Exercise objective
Continue the wildfire risk excerpt below from the point where it stops.

Source document
- - -
Relative frequency of FFDI categories from half-hourly weather station data during the long-term record (1995–2014 for Casino, 1991–2014 for Gloucester and Blue Mountains, 2000–2014 for Jervis Bay) and during the 2019–2020 season.

The 2019–2020 weather conditions strongly increased the residual risk of area burnt by wildfire and house loss due to wildfire (Figs. 3, 4). For any given treatment rate, the residual risk under 2019–2020 weather conditions far exceeded control conditions (i.e. conditions based on long-term historic weather). For area burnt there was a mean 220% increase in residual risk (range 170–351%), while for house loss the mean increase in residual risk was 244% (range 164–360%). Only under very high rates of treatment was prescribed burning under 2019–2020 conditions able to achieve a residual risk below that of zero treatment in the control scenario, and only for house loss in the Blue Mountains (Fig. 4). Elsewhere even the highest rates of treatment (well above rates achieved historically) resulted in a residual risk above that of zero treatment in the control scenario.

Figure 3.
figure 3

Residual risk trajectory of area burnt by wildfire in Casino, Gloucester, Blue Mountains and Jervis Bay. Risk is relative to a scenario with no prescribed burning and long-term weather (the 100% level on the y-axis). Markers represent different annual rates of treatment, colours represent different weather conditions (blue = control i.e. long-term, orange = 2019–2020 fire season).

Figure 4.
- - -
Excerpted records
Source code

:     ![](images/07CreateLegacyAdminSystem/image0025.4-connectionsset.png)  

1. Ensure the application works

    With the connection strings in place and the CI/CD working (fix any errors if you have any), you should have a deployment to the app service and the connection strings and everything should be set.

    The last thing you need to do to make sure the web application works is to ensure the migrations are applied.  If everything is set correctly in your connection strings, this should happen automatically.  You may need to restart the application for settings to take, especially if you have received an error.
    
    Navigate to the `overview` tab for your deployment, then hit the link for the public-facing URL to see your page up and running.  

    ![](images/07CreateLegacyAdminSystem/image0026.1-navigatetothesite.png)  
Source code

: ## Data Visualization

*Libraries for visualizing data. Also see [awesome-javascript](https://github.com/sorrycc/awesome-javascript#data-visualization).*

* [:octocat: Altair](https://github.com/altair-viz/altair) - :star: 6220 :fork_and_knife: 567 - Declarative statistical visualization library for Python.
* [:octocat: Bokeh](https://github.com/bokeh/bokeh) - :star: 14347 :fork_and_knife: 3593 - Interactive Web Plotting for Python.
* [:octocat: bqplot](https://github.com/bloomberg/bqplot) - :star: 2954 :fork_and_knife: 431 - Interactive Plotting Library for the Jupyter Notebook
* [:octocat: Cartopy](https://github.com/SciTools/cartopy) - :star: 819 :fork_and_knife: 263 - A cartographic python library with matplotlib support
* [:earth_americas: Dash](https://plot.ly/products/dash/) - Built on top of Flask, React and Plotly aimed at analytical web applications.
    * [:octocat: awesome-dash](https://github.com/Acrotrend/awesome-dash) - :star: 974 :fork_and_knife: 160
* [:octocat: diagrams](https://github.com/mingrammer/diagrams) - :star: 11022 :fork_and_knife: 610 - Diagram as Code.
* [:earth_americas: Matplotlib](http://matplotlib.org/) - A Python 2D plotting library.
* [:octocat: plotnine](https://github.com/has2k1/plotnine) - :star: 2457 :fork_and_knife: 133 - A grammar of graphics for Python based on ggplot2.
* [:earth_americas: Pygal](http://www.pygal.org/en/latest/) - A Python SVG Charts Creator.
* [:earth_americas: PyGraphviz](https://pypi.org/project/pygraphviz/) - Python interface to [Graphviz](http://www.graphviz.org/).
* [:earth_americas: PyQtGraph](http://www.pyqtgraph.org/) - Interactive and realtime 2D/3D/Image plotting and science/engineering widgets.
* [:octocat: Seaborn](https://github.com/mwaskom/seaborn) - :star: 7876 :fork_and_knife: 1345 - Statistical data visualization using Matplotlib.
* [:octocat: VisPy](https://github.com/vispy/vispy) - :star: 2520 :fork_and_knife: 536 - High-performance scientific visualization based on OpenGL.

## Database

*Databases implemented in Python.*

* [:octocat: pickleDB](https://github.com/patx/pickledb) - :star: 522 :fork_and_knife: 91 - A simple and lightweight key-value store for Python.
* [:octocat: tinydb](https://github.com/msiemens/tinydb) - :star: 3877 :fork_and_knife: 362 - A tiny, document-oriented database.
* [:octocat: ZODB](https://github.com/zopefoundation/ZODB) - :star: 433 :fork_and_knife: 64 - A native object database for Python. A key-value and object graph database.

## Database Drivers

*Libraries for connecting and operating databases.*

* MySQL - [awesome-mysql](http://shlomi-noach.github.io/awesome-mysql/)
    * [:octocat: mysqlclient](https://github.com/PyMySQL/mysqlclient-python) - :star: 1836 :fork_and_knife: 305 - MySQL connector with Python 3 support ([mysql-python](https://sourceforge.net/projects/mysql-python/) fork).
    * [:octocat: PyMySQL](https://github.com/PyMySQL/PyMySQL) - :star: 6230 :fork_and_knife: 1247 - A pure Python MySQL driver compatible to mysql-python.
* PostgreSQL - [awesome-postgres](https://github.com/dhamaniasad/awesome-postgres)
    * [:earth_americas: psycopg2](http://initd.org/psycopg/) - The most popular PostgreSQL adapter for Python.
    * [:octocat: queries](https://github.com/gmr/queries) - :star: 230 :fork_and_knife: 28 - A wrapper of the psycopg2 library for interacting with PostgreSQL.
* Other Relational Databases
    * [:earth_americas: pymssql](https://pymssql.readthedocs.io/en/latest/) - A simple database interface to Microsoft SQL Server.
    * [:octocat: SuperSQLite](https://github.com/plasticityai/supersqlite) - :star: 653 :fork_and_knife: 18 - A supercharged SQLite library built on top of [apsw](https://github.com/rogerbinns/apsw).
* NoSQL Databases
- - -
Task result
figure 4

Residual risk trajectory of houses lost due to wildfire in Casino, Gloucester, Blue Mountains and Jervis Bay. Risk is relative to a scenario with no prescribed burning and long-term weather (the 100% level on the y-axis). Markers represent different annual rates of treatment, colours represent different weather conditions (blue = control i.e. long-term, orange = 2019–2020 fire season).

Prescribed burning resulted in a reduction in residual risk in all landscapes regardless of weather conditions, even though in almost all cases the risk remained higher than for zero treatment in the control scenario (see gradient of markers in Figs. 3, 4). The effect of increasing treatment was much stronger in the Blue Mountains, with a minimum residual risk of area burnt by wildfire under long-term weather conditions of 35%, and a minimum residual risk of house loss of 22%. In the other three landscapes the minimum residual risk was 89% for area burnt and 77% for house loss. The marginal effect of prescribed burning (i.e. the rate of change in risk mitigation with incremental changes in treatment rate) was greater under the extreme 2019–2020 weather conditions, even though the residual risk was much higher as described above. Results for life loss and infrastructure damage were similar (Supplementary Figures 1–3).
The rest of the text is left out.